> **Goal of the exercise**:
For the entries that follow, report how many lines include the word "không" and add nothing.

> **Records**:
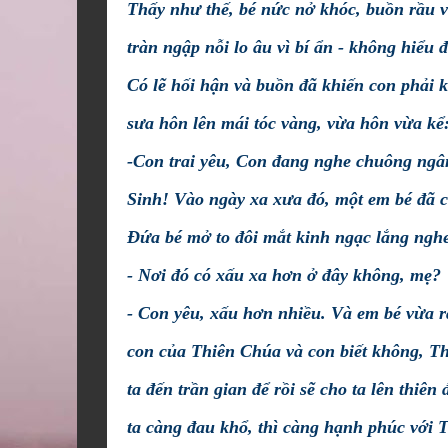
Thấy như thế, bé nức nở khóc, buồn rầu v
tràn ngập nỗi lo âu vì bí ẩn - không hiểu 
Có lẽ hối hận và buồn đã khiến con phải k
sưa hôn lên mái tóc vàng, vừa hôn vừa kể
-Con trai yêu, Con đang nghe chuông ngâ
Sinh! Vào ngày xa xưa đó, một em bé đã c
Đứa bé mở to đôi mắt kinh ngạc lắng nghe
- Nơi đó có xấu xa hơn ở đây không, mẹ?
- Con yêu, xấu hơn nhiều. Và em bé vừa 
con của Thiên Chúa và con biết không, T
ta đến trần gian để rồi sẽ cho ta lên thiê
ta càng đau khổ, thì càng hạnh phúc với 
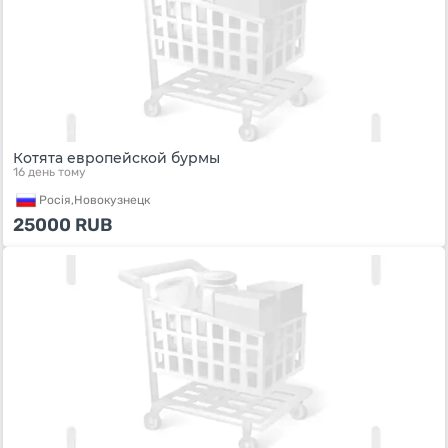
Котята европейской бурмы
16 день тому
Росiя,
Новокузнецк
25000
RUB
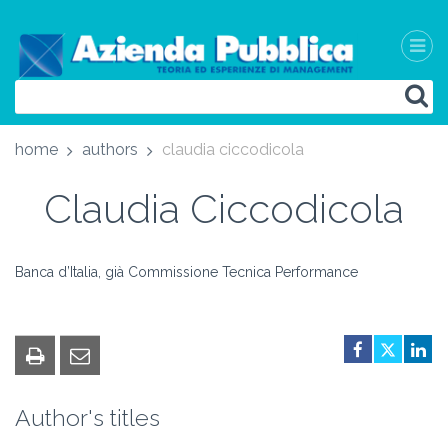
home
authors
claudia ciccodicola
Claudia Ciccodicola
Banca d’Italia, già Commissione Tecnica Performance
Author's titles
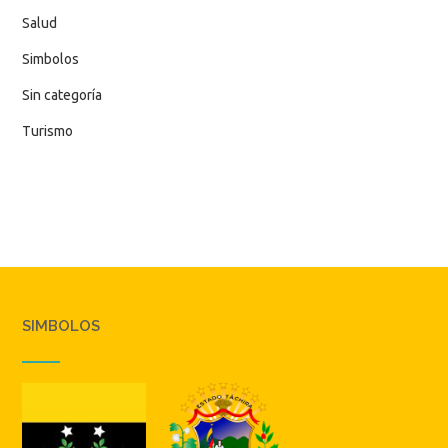
Salud
Simbolos
Sin categoría
Turismo
SIMBOLOS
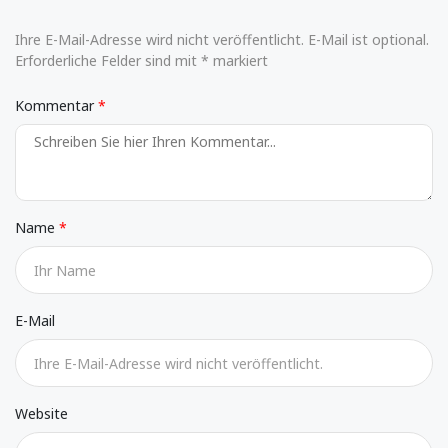
Ihre E-Mail-Adresse wird nicht veröffentlicht. E-Mail ist optional.
Erforderliche Felder sind mit * markiert
Kommentar
Name
E-Mail
Website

> **Task result**:
3